«Один же ратник и возьмись — слукавил. Губа-то не дура! Он-с, того, выпивши свое да отойдя сызнова на правый фланг, взял да и сызнова шасть к ушату с винищем… А фельдфебель его и подметь. Хе-хе-хе-с. Каково?!»
Тут рассказчик, приостановившись, отбежал в противоположный угол комнаты, потом ускоренным шагом подошел к креслу, на котором сидела госпожа Гуттер, вдруг остановился в полушаге от нее. Подобный маневр повторился раза три в продолжение последующего рассказа, которого главною темой был подвиг фельдфебеля, с самоотвержением вывихнувшего себе палец в минуту, когда он порывался то же самое сделать с челюстью провинившегося невоздержанного ратника.
Госпожа Гуттер во все время сидела без движения. Жаль, что не было тут фотографа: физиономисты и психологи, быть может, открыли бы впоследствии какое-либо новое движение души, занимающее средину между негодованием, стыдливостью, состраданием и отвращением…
Ферапонт Евтихич вскоре уехал. С тех пор никому из нас не случалось встречаться с ним.

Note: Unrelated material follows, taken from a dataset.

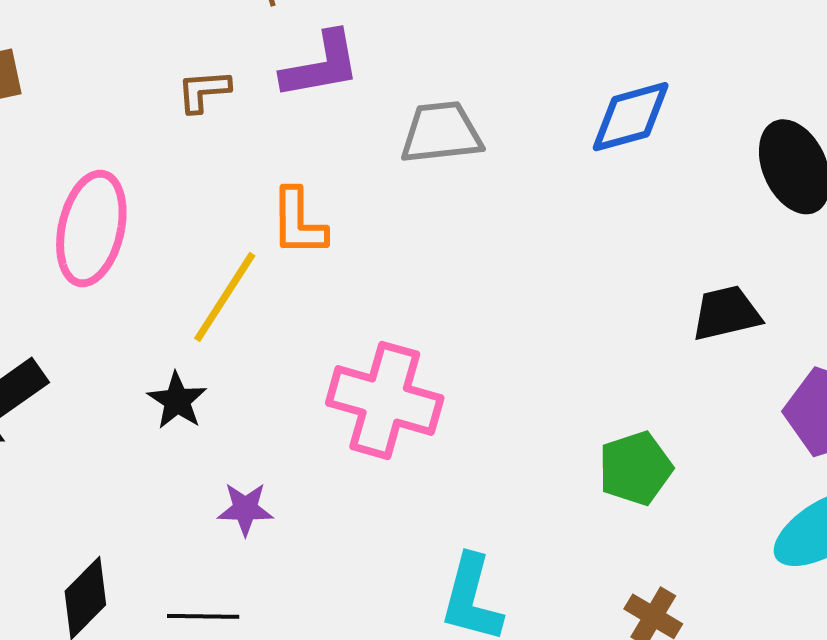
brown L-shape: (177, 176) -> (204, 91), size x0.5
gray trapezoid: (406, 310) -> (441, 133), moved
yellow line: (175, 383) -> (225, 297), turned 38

Незадолго уже перед окончанием зимнего похода, в те дни, когда на юге солнце греет, как в Петербурге в апреле, случилось мне проезжать верхом на крымском маленьком коньке через деревню, где квартировали ратники. Вечерело. Воздух заметно стал наполняться сыростью. Сараи, или мазанки, татарские как будто сбросили с себя дневную белизну свою и сероватым рядом тянулись вдоль степной дороги и только кое-где по временам показывали промеж себя извилистые, узенькие переулки, ведущие к задней стороне аула. Стаи поджарых, тощих собак лежали там и сям на небольших возвышениях наподобие курганов, виднеющихся впереди селения, и все эти отряды сельской стражи по очереди встречали и провожали проезжего сиплым лаем своим.
Вдруг где-то в конце деревни послышалась русская песня. Те самые, кажется, голоса, которые отличались когда-то на мызе господина Гуттера, но только с меньшим немножко одушевлением пели:
Мне приходилось проезжать через середину селения. Начали попадаться навстречу ратники; они выходили по одному, по два из каждой почти избы и, лениво застегивая набок свои серые кафтаны, еще ленивее тянулись куда-то по одному и тому же направлению. Некоторые из них меня узнавали, вероятно, видевши прежде где-нибудь в отряде, останавливались и приветствовали, кто отдавая честь по-солдатски, а кто просто отдавая поклон и приговаривая: «Здравствуйте, батюшка, ваше благородие, издалека ли к нам жалуете?» По временам, продолжая ехать своей дорогой, я обменивался с ними парой слов.
«Что у вас сегодня, не праздник ли, что песни поете?» — спрашиваю я. — «Нет, никак нет; это у нас кажинный день так перед обедом и ужином!» — кричали мне в ответ. «Ну, слава Богу, слава Богу, что хорошо живете. Это и слышать радостно». — «Да-а, жить-то весело…» — отозвался чей-то голос, докончив что-то в рифму, чего, впрочем, мне не удалось расслышать.
Время идет, идет вперед безостановочно и крымский мой ходун, каждую минуту оставляя за собою сотню-две шагов пространства. Я выехал из деревни и был уже близ большой дороги. Тут наскакал сзади мой спутник, юнкер X., отставший несколько от меня в деревне, чтобы закурить цигарку. У нас пошло философское рассуждение о том, какая разница между тем, как отдавать приказы и как достигать их исполнения, да о том, что и на службе прежде всего следует быть человеком, а затем — служивым. Плох тот службист, кто забывает эту двойственность условий службы.
В воздухе было уже холодно. Из аяна мы перешли в добрую рысь и через час времени были уже дома, на своих стоянках.
Война окончилась. Войска начали выступать из Крыма и остановились на время в Днепровском и соседних ему уездах, по деревням. Это было сделано столько же для отдыха, сколько и для так называемого «очищения», чтобы не занести во внутренние губернии болезней, неизбежно укоренившихся, так сказать, в некоторых частях армии. Вслед за тем получено приказание вы-ранжировать и распродавать тех лошадей, которые содержались по военному положению, и присланы маршруты для похода на постоянные уже или же еще временные квартиры. В половине апреля мы перешли через Днепр по плавучему мосту при Бериславле. Далее путь нам лежал через северную часть Херсонской губернии, по тем именно местам ее, где Ингулец своим течением оживляет высокую необозримую степь, где на каждой станции по маршруту встречаются красивые поселения с рощами и садами, этим столь редким и отрадным для путника явлением.